There is no question that the privacy debate will intensify over the next few months.

The financial services industry believes that the current regulatory proposals provide adequate and appropriate consumer protection and should be given a chance to work. However, powerful forces are advocating much stricter legislation, both at the federal and state levels.

To date this "debate" has been decidedly one-sided. The industry has been slow to mobilize and ineffective in presenting an aggressive response. Consequently it has been put on the defensive.

This is an uncomfortable and untenable position. It is also unfortunate given the industry's history as a trusted guardian of customer information and the significant investments it has made to safeguard privacy.

We expect the industry to become far more engaged in this debate over the next few months. Institutions have invested heavily in complementary financial services businesses, data mining technology, and customer relationship management systems. Severe restrictions on their ability to use and share customer information with affiliated companies will lower the return on these investments.

The negative implications of additional information-sharing restrictions on the financial services industry are clear. However, most agree that this argument will have little impact on the various policymaking bodies considering more restrictive legislation.

Rather, the industry will attempt to show the consumer benefits of appropriate information sharing - better information, lower prices, tailored product solutions, and so on.

Hopefully these consumer-focused arguments will help to reshape the policy debate. Currently, however, many of these benefits are theoretical, and will be difficult to support with credible empirical data.

Weighing that fact against consistent (albeit one-sided) research showing a vast majority of consumers do not want their financial information shared with either external or internal parties, politicians are likely to take the easy road: approve tighter restrictions, regardless of the severe unintended consequences.
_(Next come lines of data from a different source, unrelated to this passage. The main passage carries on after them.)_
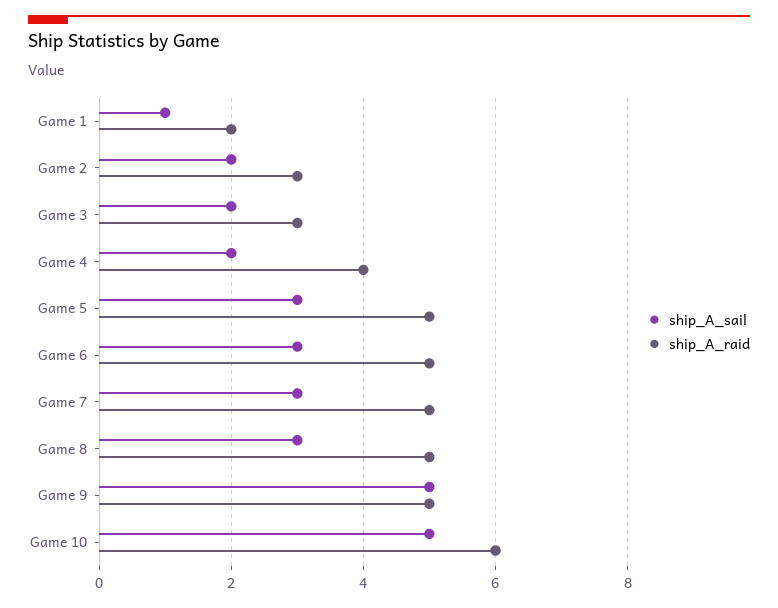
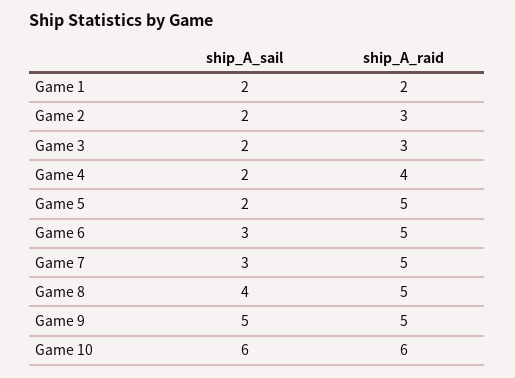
  {
    "ship_A_sail": {
-     "Game 1": 1,
+     "Game 1": 2,
      "Game 2": 2,
      "Game 3": 2,
      "Game 4": 2,
-     "Game 5": 3,
+     "Game 5": 2,
      "Game 6": 3,
      "Game 7": 3,
-     "Game 8": 3,
+     "Game 8": 4,
      "Game 9": 5,
-     "Game 10": 5
+     "Game 10": 6
    },
    "ship_A_raid": {
      "Game 1": 2,
      "Game 2": 3,
      "Game 3": 3,
      "Game 4": 4,
      "Game 5": 5,
      "Game 6": 5,
      "Game 7": 5,
      "Game 8": 5,
      "Game 9": 5,
      "Game 10": 6
    }
  }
There is another argument that does not rely on theoretical quantitative analysis for support: Severe limitations on internal information sharing are anticompetitive and restrict consumers' right to choose.

"Privacy advocates" claim that legislation requiring customers to "opt-in" before information can be shared with affiliated parties allows consumers the ultimate choice.

While this may sound logical, it is not practical. The operational, systems, legal, and marketing costs of installing, communicating, monitoring, and enforcing an opt-in requirement would diminish and possibly destroy the consumer benefits of appropriate information sharing among affiliated companies.

More important, opt-in legislation would eliminate a critical competitive choice for many smaller banks and highly focused financial institutions that have not based their future success on extensive cross-company information sharing.

Under current regulatory proposals, these institutions could promote a "privacy pledge" to gain a competitive advantage and (if the research is even close to correct) capture significant shares of attractive markets.

At the same time large, diversified financial companies would be given the opportunity to "walk the walk" and not just "talk the talk". They would be forced to create tangible customer value as a result of their information-sharing practices in order to protect and expand their core customer franchises and maximize shareholder return.

Additional information-sharing restrictions would remove this potential competitive distinction.

This type of competition would allow consumers to decide which institutions offer the benefits that are most important to them. If we still believe that vigorous competition ultimately benefits consumers, unduly restricting individual institutions' competitive options would have significant negative implications for the market as a whole.

From a competitive perspective, opt-in legislation would not merely level the playing field; it would force all competitors to run the same play.

The competitive implication of privacy regulation is one of a number of strategic issues that financial services companies must resolve before developing extensive and expensive compliance programs. They must determine the importance of customer information sharing to the company's current and future success; identify the sources and uses of customer information today project how these will change over the next few years; and create practical contingency plans to respond quickly if new legislation is passed.

Then and only then should managers invest the resources to implement the communications, systems and training programs to comply with regulatory mandates and achieve specific business objectives.

In short, management must approach consumer privacy more as a business than a compliance issue. The business issues are complex, the regulatory situation is fluid, and the investment required potentially sizable. Consequently, managers must act now to develop proactive business plans and implementation programs to avoid making short-term decisions and investments that will have long-term negative implications.


Mr. Johannsen is the president and chief executive officer of Furash & Co., a Washington financial services consulting firm.